Activity.
The answer should consist of every line in the material below that has the word "Dakisolatie".
=-=-=
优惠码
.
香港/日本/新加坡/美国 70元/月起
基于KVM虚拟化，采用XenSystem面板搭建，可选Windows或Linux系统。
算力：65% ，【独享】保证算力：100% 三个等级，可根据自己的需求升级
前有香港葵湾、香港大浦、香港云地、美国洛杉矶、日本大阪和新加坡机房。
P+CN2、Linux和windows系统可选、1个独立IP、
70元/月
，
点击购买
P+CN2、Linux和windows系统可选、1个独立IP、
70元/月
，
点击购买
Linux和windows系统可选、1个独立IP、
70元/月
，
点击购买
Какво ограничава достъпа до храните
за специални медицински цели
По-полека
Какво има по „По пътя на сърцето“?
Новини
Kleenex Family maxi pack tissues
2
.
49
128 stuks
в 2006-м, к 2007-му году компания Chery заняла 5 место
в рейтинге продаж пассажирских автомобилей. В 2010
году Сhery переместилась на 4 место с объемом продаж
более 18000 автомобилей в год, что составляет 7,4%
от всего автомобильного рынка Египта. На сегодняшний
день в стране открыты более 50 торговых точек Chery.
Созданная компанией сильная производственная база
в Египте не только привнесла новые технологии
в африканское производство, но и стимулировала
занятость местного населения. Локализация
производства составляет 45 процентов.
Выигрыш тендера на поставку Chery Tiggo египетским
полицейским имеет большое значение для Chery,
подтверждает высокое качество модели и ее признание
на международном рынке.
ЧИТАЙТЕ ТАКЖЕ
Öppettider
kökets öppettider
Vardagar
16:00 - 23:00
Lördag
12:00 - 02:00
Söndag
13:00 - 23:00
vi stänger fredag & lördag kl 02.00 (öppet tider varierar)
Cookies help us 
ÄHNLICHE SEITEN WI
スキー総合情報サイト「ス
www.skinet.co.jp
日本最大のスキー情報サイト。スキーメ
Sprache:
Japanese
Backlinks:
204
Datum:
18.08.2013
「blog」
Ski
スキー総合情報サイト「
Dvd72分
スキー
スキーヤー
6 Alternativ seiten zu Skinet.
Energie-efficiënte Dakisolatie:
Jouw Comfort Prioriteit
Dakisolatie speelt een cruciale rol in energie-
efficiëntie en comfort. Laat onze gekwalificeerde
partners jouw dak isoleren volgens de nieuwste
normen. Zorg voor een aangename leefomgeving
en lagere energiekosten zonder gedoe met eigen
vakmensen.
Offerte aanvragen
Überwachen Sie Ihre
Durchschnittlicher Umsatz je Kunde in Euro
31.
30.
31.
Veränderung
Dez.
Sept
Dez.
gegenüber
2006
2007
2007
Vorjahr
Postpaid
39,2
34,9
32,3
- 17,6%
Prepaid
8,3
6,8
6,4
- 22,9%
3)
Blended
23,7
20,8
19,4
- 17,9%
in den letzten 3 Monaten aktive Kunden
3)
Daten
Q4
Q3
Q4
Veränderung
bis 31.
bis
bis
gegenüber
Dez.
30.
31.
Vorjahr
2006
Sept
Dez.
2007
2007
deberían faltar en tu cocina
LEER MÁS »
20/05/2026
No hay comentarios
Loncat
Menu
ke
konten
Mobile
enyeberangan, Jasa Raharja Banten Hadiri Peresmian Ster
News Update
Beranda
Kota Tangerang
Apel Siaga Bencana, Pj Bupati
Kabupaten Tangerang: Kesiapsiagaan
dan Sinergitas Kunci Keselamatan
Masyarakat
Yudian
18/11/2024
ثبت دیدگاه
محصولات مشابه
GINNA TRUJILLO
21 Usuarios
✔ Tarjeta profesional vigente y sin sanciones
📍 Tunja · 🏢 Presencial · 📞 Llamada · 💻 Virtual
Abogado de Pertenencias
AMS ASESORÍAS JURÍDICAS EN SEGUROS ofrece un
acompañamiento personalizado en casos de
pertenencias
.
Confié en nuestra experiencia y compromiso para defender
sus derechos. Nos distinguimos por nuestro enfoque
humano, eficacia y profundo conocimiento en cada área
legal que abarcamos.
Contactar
=-=-=
Expected answer.
Energie-efficiënte Dakisolatie:
Dakisolatie speelt een cruciale rol in energie-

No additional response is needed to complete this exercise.